(Data records begins)

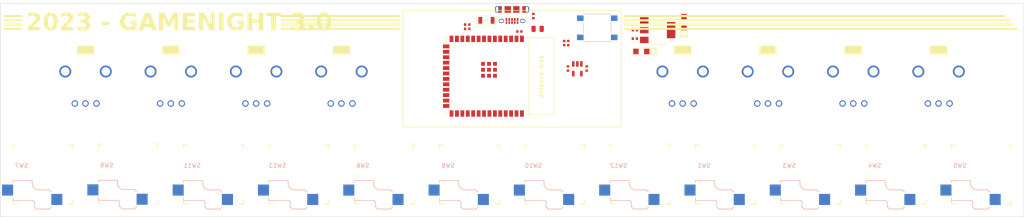
<source format=kicad_pcb>
(kicad_pcb (version 20221018) (generator pcbnew)

  (general
    (thickness 1.6)
  )

  (paper "A4")
  (layers
    (0 "F.Cu" signal)
    (31 "B.Cu" signal)
    (32 "B.Adhes" user "B.Adhesive")
    (33 "F.Adhes" user "F.Adhesive")
    (34 "B.Paste" user)
    (35 "F.Paste" user)
    (36 "B.SilkS" user "B.Silkscreen")
    (37 "F.SilkS" user "F.Silkscreen")
    (38 "B.Mask" user)
    (39 "F.Mask" user)
    (40 "Dwgs.User" user "User.Drawings")
    (41 "Cmts.User" user "User.Comments")
    (42 "Eco1.User" user "User.Eco1")
    (43 "Eco2.User" user "User.Eco2")
    (44 "Edge.Cuts" user)
    (45 "Margin" user)
    (46 "B.CrtYd" user "B.Courtyard")
    (47 "F.CrtYd" user "F.Courtyard")
    (48 "B.Fab" user)
    (49 "F.Fab" user)
    (50 "User.1" user)
    (51 "User.2" user)
    (52 "User.3" user)
    (53 "User.4" user)
    (54 "User.5" user)
    (55 "User.6" user)
    (56 "User.7" user)
    (57 "User.8" user)
    (58 "User.9" user)
  )

  (setup
    (stackup
      (layer "F.SilkS" (type "Top Silk Screen"))
      (layer "F.Paste" (type "Top Solder Paste"))
      (layer "F.Mask" (type "Top Solder Mask") (color "Black") (thickness 0.01))
      (layer "F.Cu" (type "copper") (thickness 0.035))
      (layer "dielectric 1" (type "core") (thickness 1.51) (material "FR4") (epsilon_r 4.5) (loss_tangent 0.02))
      (layer "B.Cu" (type "copper") (thickness 0.035))
      (layer "B.Mask" (type "Bottom Solder Mask") (thickness 0.01))
      (layer "B.Paste" (type "Bottom Solder Paste"))
      (layer "B.SilkS" (type "Bottom Silk Screen") (color "Black"))
      (copper_finish "None")
      (dielectric_constraints no)
    )
    (pad_to_mask_clearance 0)
    (pcbplotparams
      (layerselection 0x00010fc_ffffffff)
      (plot_on_all_layers_selection 0x0000000_00000000)
      (disableapertmacros false)
      (usegerberextensions false)
      (usegerberattributes true)
      (usegerberadvancedattributes true)
      (creategerberjobfile true)
      (dashed_line_dash_ratio 12.000000)
      (dashed_line_gap_ratio 3.000000)
      (svgprecision 4)
      (plotframeref false)
      (viasonmask false)
      (mode 1)
      (useauxorigin false)
      (hpglpennumber 1)
      (hpglpenspeed 20)
      (hpglpendiameter 15.000000)
      (dxfpolygonmode true)
      (dxfimperialunits true)
      (dxfusepcbnewfont true)
      (psnegative false)
      (psa4output false)
      (plotreference true)
      (plotvalue true)
      (plotinvisibletext false)
      (sketchpadsonfab false)
      (subtractmaskfromsilk false)
      (outputformat 1)
      (mirror false)
      (drillshape 1)
      (scaleselection 1)
      (outputdirectory "")
    )
  )

  (net 0 "")
  (net 1 "+3V3")
  (net 2 "GND")
  (net 3 "+5V")
  (net 4 "/EN")
  (net 5 "/USB_P")
  (net 6 "Net-(U12-GPIO20{slash}U1CTS{slash}ADC2_CH9{slash}CLK_OUT1{slash}USB_D+)")
  (net 7 "/USB_N")
  (net 8 "Net-(U12-GPIO19{slash}U1RTS{slash}ADC2_CH8{slash}CLK_OUT2{slash}USB_D-)")
  (net 9 "Net-(J14-GND@3)")
  (net 10 "/EEPROM_SDA")
  (net 11 "/EEPROM_SCL")
  (net 12 "unconnected-(SW1-Pad2)")
  (net 13 "unconnected-(SW1-Pad1)")
  (net 14 "/BOOTSEL_BUT")
  (net 15 "unconnected-(SW3-Pad2)")
  (net 16 "unconnected-(SW3-Pad1)")
  (net 17 "unconnected-(SW4-Pad2)")
  (net 18 "unconnected-(SW4-Pad1)")
  (net 19 "unconnected-(SW5-Pad2)")
  (net 20 "unconnected-(SW5-Pad1)")
  (net 21 "/LEDCLK")
  (net 22 "/LEDLAT")
  (net 23 "/LEDDAT")
  (net 24 "/KNOBADC0")
  (net 25 "unconnected-(U12-GPIO15{slash}U0RTS{slash}ADC2_CH4{slash}XTAL_32K_P-Pad8)")
  (net 26 "/MCLK")
  (net 27 "/I2S_LRC")
  (net 28 "/I2S_BCLK")
  (net 29 "/KNOBADC1")
  (net 30 "/CODEC_SCL")
  (net 31 "/BUTTON_SEND")
  (net 32 "/KNOBADC2")
  (net 33 "/KNOBADC3")
  (net 34 "/CVADC0")
  (net 35 "/CVADC1")
  (net 36 "unconnected-(U12-GPIO13{slash}TOUCH13{slash}ADC2_CH2{slash}FSPIQ{slash}FSPIIO7{slash}SUBSPIQ-Pad21)")
  (net 37 "unconnected-(U12-GPIO14{slash}TOUCH14{slash}ADC2_CH3{slash}FSPIWP{slash}FSPIDQS{slash}SUBSPIWP-Pad22)")
  (net 38 "/BUTTON_FREEZE")
  (net 39 "/BUTTON_PITCH")
  (net 40 "/BUTTON_PITCHPOINT")
  (net 41 "/BUTTON_TAIL")
  (net 42 "/BUTTON_TAP")
  (net 43 "/BUTTON_DELAY")
  (net 44 "/CVMUX0")
  (net 45 "/CVMUX1")
  (net 46 "/JACK_TAP")
  (net 47 "/MODENV_PWM")
  (net 48 "unconnected-(U12-U0RXD{slash}GPIO44{slash}CLK_OUT2-Pad36)")
  (net 49 "unconnected-(U12-U0TXD{slash}GPIO43{slash}CLK_OUT1-Pad37)")
  (net 50 "/CODEC_SDA")
  (net 51 "/JACK_FREEZE")
  (net 52 "unconnected-(J14-ID-Pad4)")
  (net 53 "unconnected-(SW6-Pad1)")
  (net 54 "unconnected-(SW6-Pad2)")
  (net 55 "unconnected-(SW7-Pad1)")
  (net 56 "unconnected-(SW7-Pad2)")
  (net 57 "unconnected-(SW8-Pad1)")
  (net 58 "unconnected-(SW8-Pad2)")
  (net 59 "unconnected-(SW9-Pad1)")
  (net 60 "unconnected-(SW9-Pad2)")
  (net 61 "unconnected-(SW10-Pad1)")
  (net 62 "unconnected-(SW10-Pad2)")
  (net 63 "unconnected-(SW11-Pad1)")
  (net 64 "unconnected-(SW11-Pad2)")
  (net 65 "unconnected-(SW12-Pad1)")
  (net 66 "unconnected-(SW12-Pad2)")
  (net 67 "unconnected-(SW13-Pad1)")
  (net 68 "unconnected-(SW13-Pad2)")
  (net 69 "unconnected-(P1-E-PadP$1)")
  (net 70 "unconnected-(P1-S-PadP$2)")
  (net 71 "unconnected-(P1-A-PadP$3)")
  (net 72 "unconnected-(P2-E-PadP$1)")
  (net 73 "unconnected-(P2-S-PadP$2)")
  (net 74 "unconnected-(P2-A-PadP$3)")
  (net 75 "unconnected-(P3-E-PadP$1)")
  (net 76 "unconnected-(P3-S-PadP$2)")
  (net 77 "unconnected-(P3-A-PadP$3)")
  (net 78 "unconnected-(P4-E-PadP$1)")
  (net 79 "unconnected-(P4-S-PadP$2)")
  (net 80 "unconnected-(P4-A-PadP$3)")
  (net 81 "unconnected-(P5-E-PadP$1)")
  (net 82 "unconnected-(P5-S-PadP$2)")
  (net 83 "unconnected-(P5-A-PadP$3)")
  (net 84 "unconnected-(P6-E-PadP$1)")
  (net 85 "unconnected-(P6-S-PadP$2)")
  (net 86 "unconnected-(P6-A-PadP$3)")
  (net 87 "unconnected-(P7-E-PadP$1)")
  (net 88 "unconnected-(P7-S-PadP$2)")
  (net 89 "unconnected-(P7-A-PadP$3)")
  (net 90 "unconnected-(P8-E-PadP$1)")
  (net 91 "unconnected-(P8-S-PadP$2)")
  (net 92 "unconnected-(P8-A-PadP$3)")

  (footprint "keyswitches:Kailh_socket_PG1350" (layer "F.Cu") (at 95 99.05))

  (footprint "Resistor_SMD:R_0402_1005Metric" (layer "F.Cu") (at 170 62 90))

  (footprint "keyswitches:Kailh_socket_PG1350" (layer "F.Cu") (at 235 99.05))

  (footprint "TiNRS_Eagle_Footprints:C3216" (layer "F.Cu") (at 159 63))

  (footprint "Package_TO_SOT_SMD:SOT-223-3_TabPin2" (layer "F.Cu") (at 199.15 65.3))

  (footprint "TiNRS_Eagle_Footprints:ALPS_POT_SQUAREHOLES" (layer "F.Cu") (at 205 75))

  (footprint "Capacitor_SMD:C_0805_2012Metric" (layer "F.Cu") (at 171 65))

  (footprint "Resistor_SMD:R_0402_1005Metric" (layer "F.Cu") (at 154.49 65 180))

  (footprint "TiNRS_Eagle_Footprints:C132563" (layer "F.Cu") (at 165 59 180))

  (footprint "TiNRS_Eagle_Footprints:ALPS_POT_SQUAREHOLES" (layer "F.Cu") (at 265 75))

  (footprint "TiNRS_Eagle_Footprints:ALPS_POT_SQUAREHOLES" (layer "F.Cu") (at 125 75))

  (footprint "Resistor_SMD:R_0402_1005Metric" (layer "F.Cu") (at 182.51 74.3 90))

  (footprint "keyswitches:Kailh_socket_PG1350" (layer "F.Cu") (at 275 99.05))

  (footprint "keyswitches:Kailh_socket_PG1350" (layer "F.Cu") (at 255 99.05))

  (footprint "keyswitches:Kailh_socket_PG1350" (layer "F.Cu") (at 55 99.05))

  (footprint "Capacitor_SMD:C_0402_1005Metric" (layer "F.Cu") (at 177.24 68.33 90))

  (footprint "Capacitor_SMD:C_0402_1005Metric" (layer "F.Cu") (at 166.72 65.62))

  (footprint "keyswitches:Kailh_socket_PG1350" (layer "F.Cu") (at 75 99))

  (footprint "Espressif:ESP32-S3-WROOM-1" (layer "F.Cu") (at 159.06 76.1 -90))

  (footprint "keyswitches:Kailh_socket_PG1350" (layer "F.Cu") (at 175 99.05))

  (footprint "Resistor_SMD:R_0402_1005Metric" (layer "F.Cu") (at 154.49 64 180))

  (footprint "keyswitches:Kailh_socket_PG1350" (layer "F.Cu") (at 135 99.05))

  (footprint "Package_TO_SOT_SMD:SOT-23-5" (layer "F.Cu") (at 180.31 74.3625 -90))

  (footprint "Resistor_SMD:R_0402_1005Metric" (layer "F.Cu") (at 178.19 68.33 -90))

  (footprint "Resistor_SMD:R_0402_1005Metric" (layer "F.Cu") (at 178.11 74.3 -90))

  (footprint "TiNRS_Eagle_Footprints:ALPS_POT_SQUAREHOLES" (layer "F.Cu") (at 85 75))

  (footprint "keyswitches:Kailh_socket_PG1350" (layer "F.Cu") (at 155 99.05))

  (footprint "Capacitor_SMD:C_0402_1005Metric" (layer "F.Cu") (at 193.795 67.3))

  (footprint "TiNRS_Eagle_Footprints:ALPS_POT_SQUAREHOLES" (layer "F.Cu") (at 225 75))

  (footprint "TiNRS_Eagle_Footprints:CASE-A_3216" (layer "F.Cu") (at 195.315 70.3 180))

  (footprint "TiNRS_Eagle_Footprints:ALPS_POT_SQUAREHOLES" (layer "F.Cu") (at 105 75))

  (footprint "Capacitor_SMD:C_0402_1005Metric" (layer "F.Cu")
    (tstamp b3ec00b8-b152-4423-a2ec-0f128e994150)
    (at 193.795 65.3 180)
    (descr "Capacitor SMD 0402 (1005 Metric), square (rectangular) end terminal, IPC_7351 nominal, (Body size source: IPC-SM-782 page 76, https://www.pcb-3d.com/wordpress/wp-content/uploads/ipc-sm-782a_amendment_1_and_2.pdf), generated with kicad-footprint-generator")
    (tags "capacitor")
    (property "Sheetfile" "Gamenight.kicad_sch")
    (property "Sheetname" "")
    (property "Value" "1759017")
    (path "/467d2a56-1b68-4b81-a91e-01388f30be3f")
    (attr smd)
    (fp_text reference "C48" (at 0 -1.16) (layer "F.SilkS") hide
        (effects (font (size 1 1) (thickness 0.15)))
      (tstamp db15a270-9bcc-4fc8-807d-c826f3a1cb73)
    )
    (fp_text value "100nF" (at 0 1.16) (layer "F.Fab")
        (effects (font (size 1 1) (thickness 0.15)))
      (tstamp 6e0b1a8c-e7fa-4669-beb6-8e72df44f4ee)
    )
    (fp_text user "${REFERENCE}" (at 0 0) (layer "F.Fab")
        (effects (font (size 0.25 0.25) (thickness 0.04)))
      (tstamp 2a455a95-0786-489c-889b-21b7cc8aac95)
    )
    (fp_line (start -0.107836 -0.36) (end 0.107836 -0.36)
      (stroke (width 0.12) (type solid)) (layer "F.SilkS") (tstamp 82b5d819-2767-4384-8f19-1a15c92a78cd))
    (fp_line (start -0.107836 0.36) (end 0.107836 0.36)
      (stroke (width 0.12) (type solid)) (layer "F.SilkS") (tstamp 65692860-329e-4aa5-8d86-cbe15e47d8de))
    (fp_line (start -0.91 -0.46) (end 0.91 -0.46)
      (stroke (width 0.05) (type solid)) (layer "F.CrtYd") (tstamp 42f2c19a-1b0b-4898-869f-947bcdb4d27e))
    (fp_line (start -0.91 0.46) (end -0.91 -0.46)
      (stroke (width 0.05) (type solid)) (layer "F.CrtYd") (tstamp 89919939-a559-495a-9fc2-3b114c9cb07d))
    (fp_line (start 0.91 -0.46) (end 0.91 0.46)
      (stroke (width 0.05) (type solid)) (layer "F.CrtYd") (tstamp eec73d38-9149-4e06-80c1-5ac3c1e43ea8))
    (fp_line (start 0.91 0.46) (end -0.91 0.46)
      (stroke (width 0.05) (type solid)) (layer "F.CrtYd") (tstamp 687e13d2-3469-42b7-944a-e5413ef4ac97))
    (fp_line (start -0.5 -0.25) (end 0.5 -0.25)
      (stroke (width 0.1) (type solid)) (layer "F.Fab") (tstamp e2685c3a-1dbd-4e65-a591-99c4ab11b681))
    (fp_line (start -0.5 0.25) (end -0.5 -0.25)
      (stroke (width 0.1) (type solid)) (layer "F.Fab") (tstamp ec37bcd3-3938-457d-aa06-d18044b96dc5))
    (fp_line (start 0.5 -0.25) (end 0.5 0.25)
      (stroke (width 0.1) (type solid)) (layer "F.Fab") (tstamp 3322f532-f64f-41f5-9d39-032627662783))
    (fp_line (start 0.5 0.25) (end -0.5 0.25)
      (stroke (width 0.1) (type solid)) (layer "F.Fab") (tstamp 45e35ad5-f28a-4ada-b510-4fa6
... [146204 chars truncated]
</source>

(Data records ends)

Your goal
Using the listing above, pick out each line that contains the word "start", then copy it.

Expected answer
    (fp_line (start -0.107836 -0.36) (end 0.107836 -0.36)
    (fp_line (start -0.107836 0.36) (end 0.107836 0.36)
    (fp_line (start -0.91 -0.46) (end 0.91 -0.46)
    (fp_line (start -0.91 0.46) (end -0.91 -0.46)
    (fp_line (start 0.91 -0.46) (end 0.91 0.46)
    (fp_line (start 0.91 0.46) (end -0.91 0.46)
    (fp_line (start -0.5 -0.25) (end 0.5 -0.25)
    (fp_line (start -0.5 0.25) (end -0.5 -0.25)
    (fp_line (start 0.5 -0.25) (end 0.5 0.25)
    (fp_line (start 0.5 0.25) (end -0.5 0.25)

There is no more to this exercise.